*Task description*
Rewrite the material below with "clock" swapped for "timepiece" everywhere it occurs and everything else left unchanged. Leave the pictures out of your version.

[START OF Stored rows]

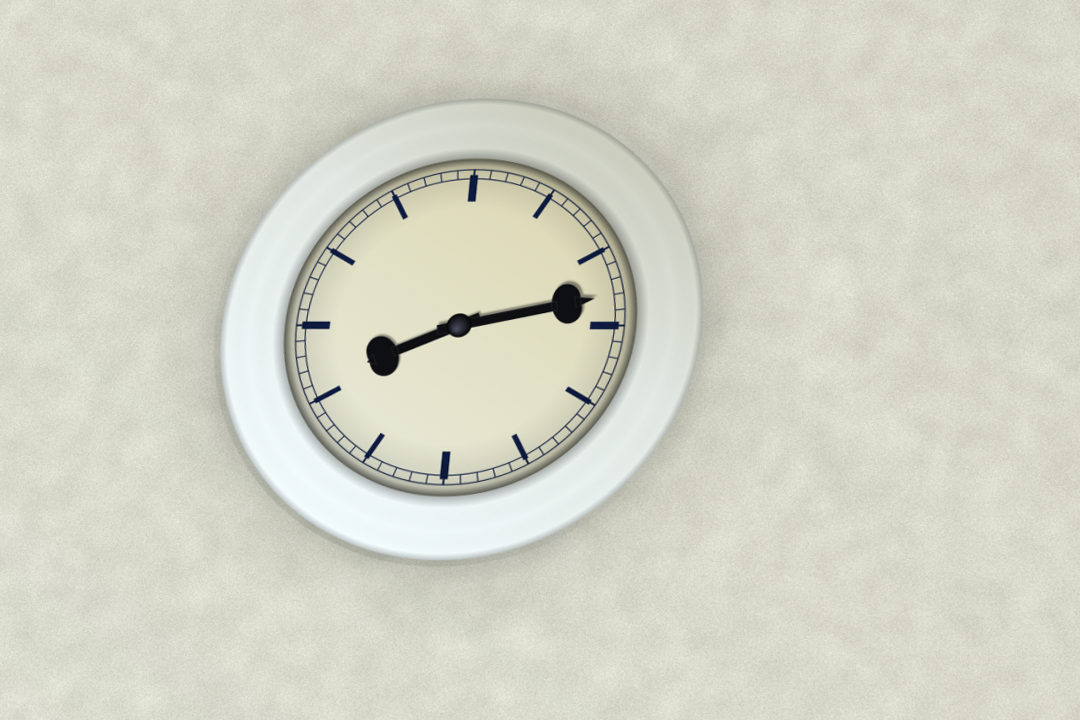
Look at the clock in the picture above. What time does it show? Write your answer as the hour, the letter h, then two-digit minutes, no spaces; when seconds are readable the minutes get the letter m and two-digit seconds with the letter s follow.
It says 8h13
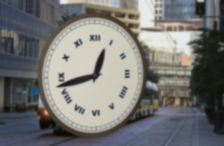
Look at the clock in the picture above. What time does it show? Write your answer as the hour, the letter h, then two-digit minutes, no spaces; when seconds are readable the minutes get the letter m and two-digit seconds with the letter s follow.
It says 12h43
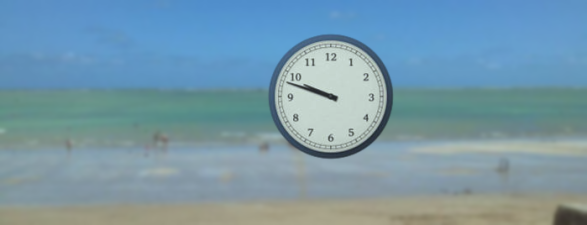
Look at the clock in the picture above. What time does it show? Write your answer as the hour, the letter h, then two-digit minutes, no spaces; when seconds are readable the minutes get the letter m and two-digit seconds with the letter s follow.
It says 9h48
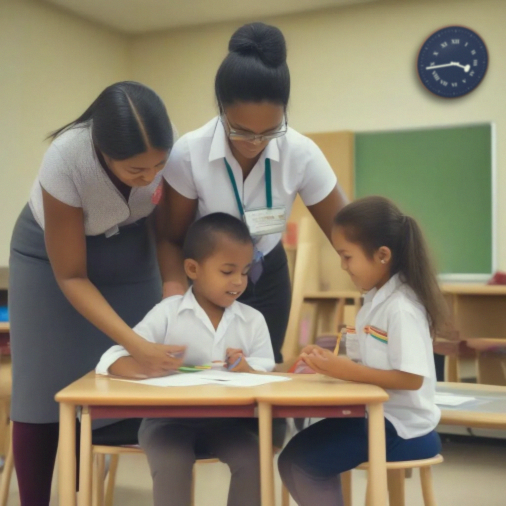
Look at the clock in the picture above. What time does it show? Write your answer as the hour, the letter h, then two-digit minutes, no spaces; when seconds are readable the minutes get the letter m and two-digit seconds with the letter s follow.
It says 3h44
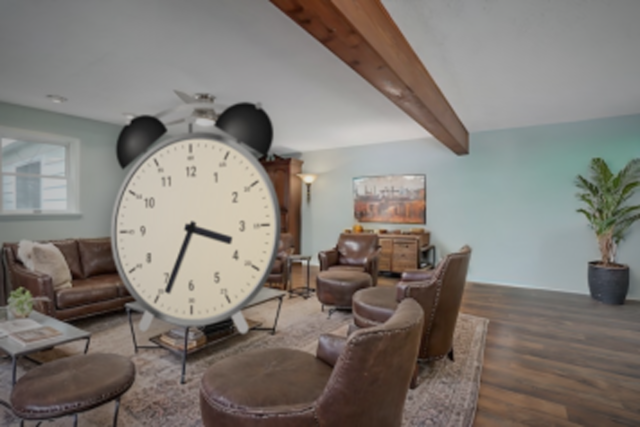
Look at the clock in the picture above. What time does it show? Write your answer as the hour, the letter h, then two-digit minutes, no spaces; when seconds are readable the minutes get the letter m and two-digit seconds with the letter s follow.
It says 3h34
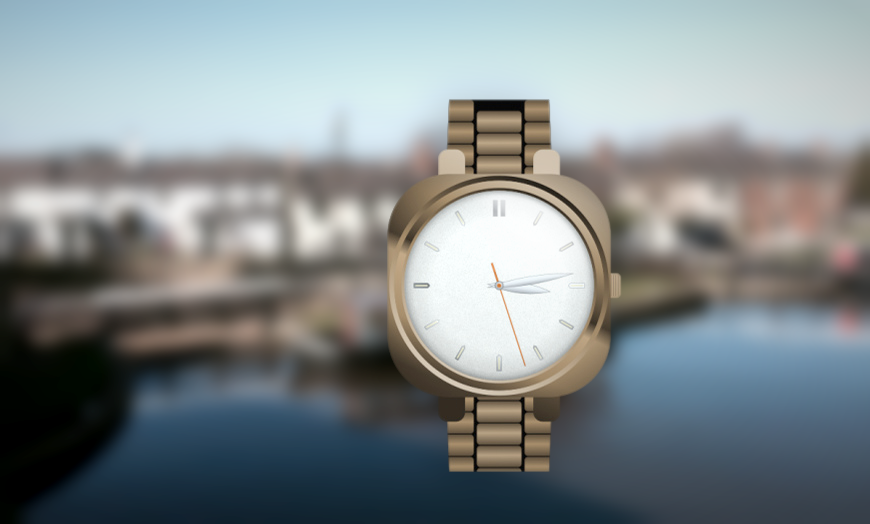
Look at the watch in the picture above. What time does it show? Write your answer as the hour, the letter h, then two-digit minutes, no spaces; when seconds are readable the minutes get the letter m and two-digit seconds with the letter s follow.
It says 3h13m27s
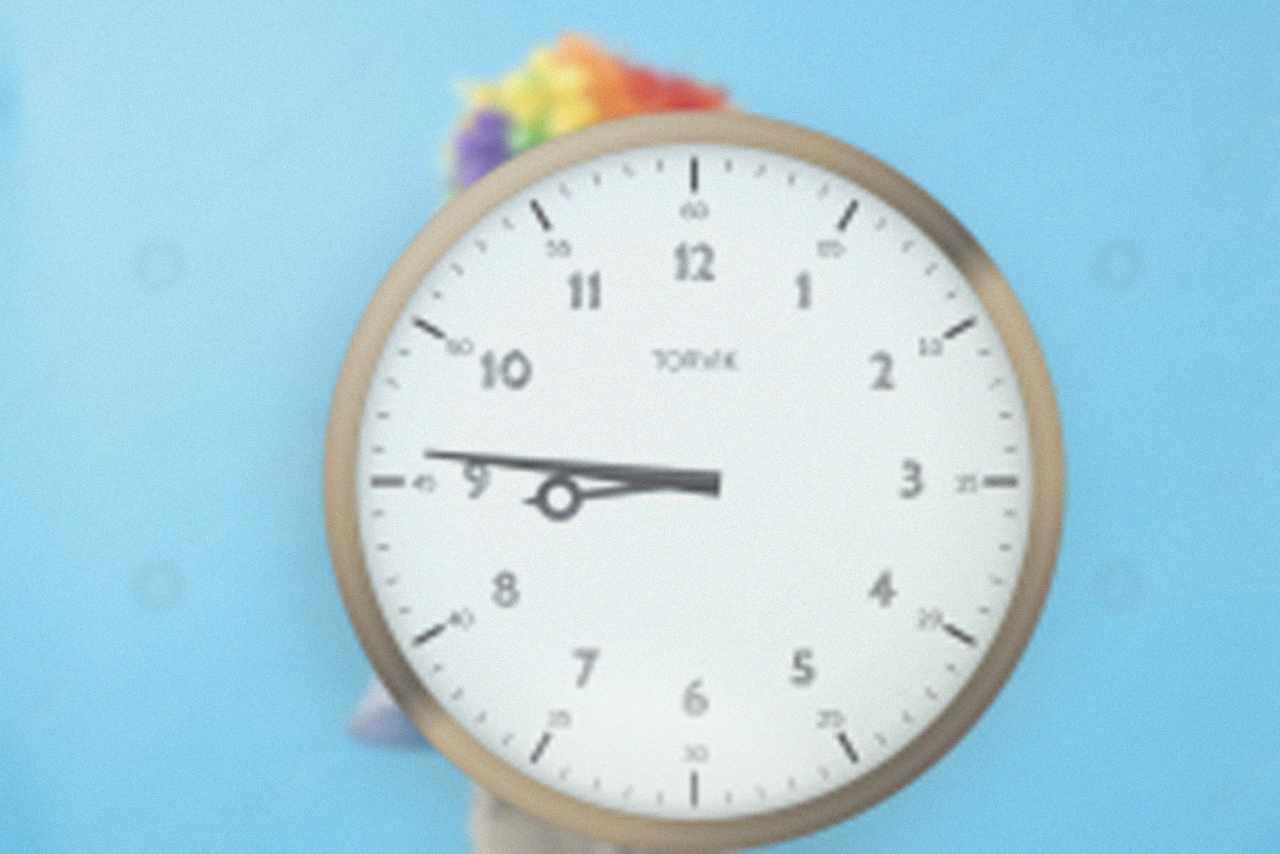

[END OF Stored rows]

*Finished exercise*
Look at the timepiece in the picture above. What time does it show? Write your answer as the hour, the letter h, then two-digit minutes, no spaces; when seconds are readable the minutes get the letter m and two-digit seconds with the letter s follow.
It says 8h13
Look at the timepiece in the picture above. What time does it show? Write your answer as the hour, the letter h, then two-digit minutes, no spaces; when seconds are readable the minutes get the letter m and two-digit seconds with the letter s follow.
It says 12h43
Look at the timepiece in the picture above. What time does it show? Write your answer as the hour, the letter h, then two-digit minutes, no spaces; when seconds are readable the minutes get the letter m and two-digit seconds with the letter s follow.
It says 9h48
Look at the timepiece in the picture above. What time does it show? Write your answer as the hour, the letter h, then two-digit minutes, no spaces; when seconds are readable the minutes get the letter m and two-digit seconds with the letter s follow.
It says 3h44
Look at the timepiece in the picture above. What time does it show? Write your answer as the hour, the letter h, then two-digit minutes, no spaces; when seconds are readable the minutes get the letter m and two-digit seconds with the letter s follow.
It says 3h34
Look at the watch in the picture above. What time does it show? Write your answer as the hour, the letter h, then two-digit minutes, no spaces; when seconds are readable the minutes get the letter m and two-digit seconds with the letter s follow.
It says 3h13m27s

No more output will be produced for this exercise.